È IL MOMENTO DEI PRAGMATICI O IN UCRAINA FINISCE MALE
PUTIN E L’OCCIDENTE
Un esercito a due passi dal confine ucraino, immobile ma minaccioso. Il tentativo di creare delle «piazze Maidan filorusse» in Ucraina orientale per bilanciare le bandiere e i morti della vera piazza Maidan di Kiev. E insieme una proposta negoziale a chi conta, cioè agli americani. Vladimir Putin più chiaro di così non potrebbe essere: l’annessione della Crimea non gli basta, un ulteriore uso della forza non è previsto ma a condizione di ottenere un assetto istituzionale dell’Ucraina che renda autonome, in uno Stato federale, la componente occidentalista da un lato e quella russofila dall’altro. Questo è il bivio decisivo che attende l’Occidente: che fare, opporsi fermamente al disegno di Putin e andare allo scontro malgrado gli inevitabili boomerang economici previsti da nuove e più severe sanzioni?
Oppure è preferibile esplorare la via del compromesso sapendo che, sulla Crimea, il discorso è chiuso e che all’Ucraina non si può imporre dall’esterno una federazione su base storico-culturale?
La prima delle due opzioni, quella di varare nuove sanzioni economiche e finanziarie approfondendo e prolungando nel tempo la spaccatura con il Cremlino, sulla carta ha i favori del pronostico. Per una serie di ragioni. L’Ucraina potrà bloccare ogni alternativa, soprattutto se parteciperà davvero il 17 prossimo a Vienna a un inedito incontro quadripartito tra America, Russia, Europa e, appunto, Ucraina. Si aggiunga che a sostenere le posizioni di Kiev ci sono sì in prima linea i polacchi e i baltici, ma anche quei settori politici e/o congressuali di Washington assai sensibili, di questi tempi, agli orientamenti della comunità polacca in America. E gli altri europei si sono già impegnati a favore delle nuove sanzioni, benché manchi finora l’azione offensiva di Putin che tutti (anche Obama) hanno indicato come motivo per far scattare il terzo e più grave castigo sanzionatorio.
Eppure, se è lecito temere che le pretese di Putin provochino lacerazioni profonde, l’arma diplomatica non è ancora spuntata. Nell’ultima settimana Kerry e Lavrov si sono parlati riservatamente, il che è buon segno. L’idea russa di fare dell’Ucraina una federazione tenuta insieme dai gasdotti non può essere accettata così com’è, ma può diventare oggetto di trattativa. È improbabile che Putin ottenga un’annessa garanzia costituzionale di neutralità, ma sul tema dell’ingresso di Kiev nella Nato esistono margini negoziali già emersi nel 2008, quando gli europei frenarono gli entusiasmi di George W. Bush. E alla Russia andrebbe comunque imposto di partecipare allo sforzo economico pro Ucraina e di ripristinare per il suo gas il prezzo di favore inizialmente concesso a Yanukovich. L’interrogativo, insomma, è ancora valido: una realistica stabilità dell’Ucraina può essere raggiunta in accordo con la Russia piuttosto che contro di essa?
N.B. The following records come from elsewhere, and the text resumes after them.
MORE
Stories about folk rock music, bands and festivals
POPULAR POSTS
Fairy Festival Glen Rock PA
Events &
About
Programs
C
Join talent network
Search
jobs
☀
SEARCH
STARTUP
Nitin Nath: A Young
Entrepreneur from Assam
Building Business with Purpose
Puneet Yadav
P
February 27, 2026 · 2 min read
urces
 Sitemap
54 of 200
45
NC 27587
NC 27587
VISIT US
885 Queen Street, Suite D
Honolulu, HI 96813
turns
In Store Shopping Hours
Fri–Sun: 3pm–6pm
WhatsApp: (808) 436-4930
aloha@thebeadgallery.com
Molte risposte dipendono da Vladimir Putin. Ma anche in Occidente sarebbe opportuno mettere da parte ogni retorica da fronte interno (tanto Obama quanto Putin ne hanno subito il peso) e andrebbe invece avviato, alla luce del sole, quel dibattito sul che fare che sin qui si è piuttosto dissimulato nei mormorii tipici dell’indecisionismo europeo (e da qualche tempo anche americano). Putin va sfidato all’insegna del suo stesso pragmatismo, gli va fatto capire che non può tenersi la Crimea, mettere le mani sull’Ucraina dell’Est e insieme scongiurare le sanzioni che manderebbero a picco la sua traballante economia. Non può, se non è pronto anche lui a fare concessioni e a dare garanzie, pur sapendo che servono almeno tre anni per far arrivare in Europa lo shale gas americano e che le sanzioni rischierebbero di aggravare anche lo stato dell’economia globale.
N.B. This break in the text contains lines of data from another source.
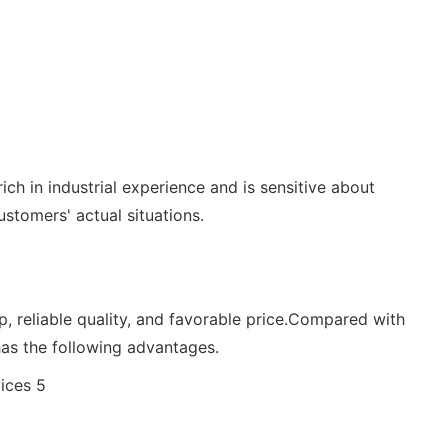
ch in industrial experience and is sensitive about
tomers' actual situations.
 reliable quality, and favorable price.Compared with
as the following advantages.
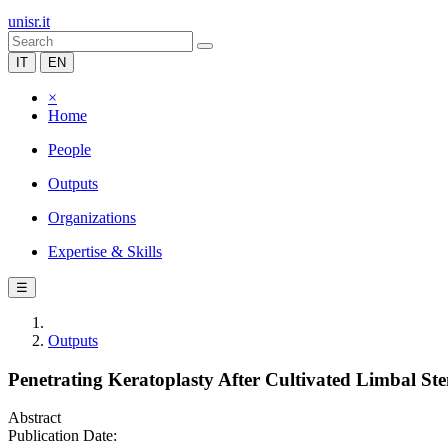
unisr.it
IT
EN
×
Home
People
Outputs
Organizations
Expertise & Skills
☰
Outputs
Penetrating Keratoplasty After Cultivated Limbal St
Abstract
Publication Date:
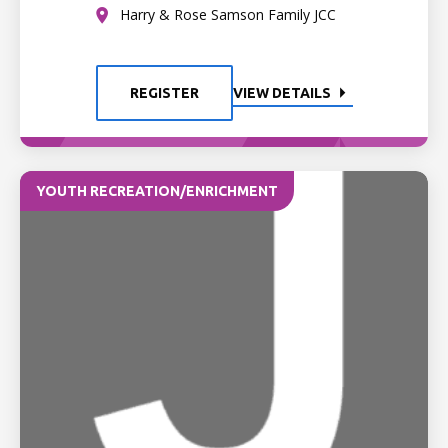
Harry & Rose Samson Family JCC
REGISTER
VIEW DETAILS
YOUTH RECREATION/ENRICHMENT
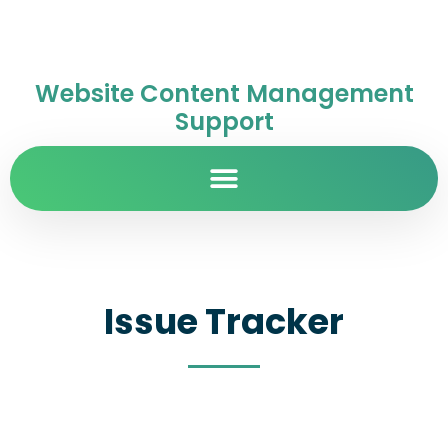
Website Content Management
Support
Issue Tracker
Per superare la crisi limitando i danni, tutelando maggioranze e minoranze ucraine senza creare un nuovo Muro e senza spingere una Russia indebolita nelle braccia della Cina avida di gas e petrolio, non serve un Occidente cinico. Basta un Occidente consapevole della sua forza e della debolezza economica russa, ma anche dotato di quella lucidità storica e politica che serve spesso a prevenire il peggio. E bisogna fare presto, perché non si potrà andare avanti a lungo con quei soldatini fermi al confine e quelle supersanzioni ferme in rampa di lancio.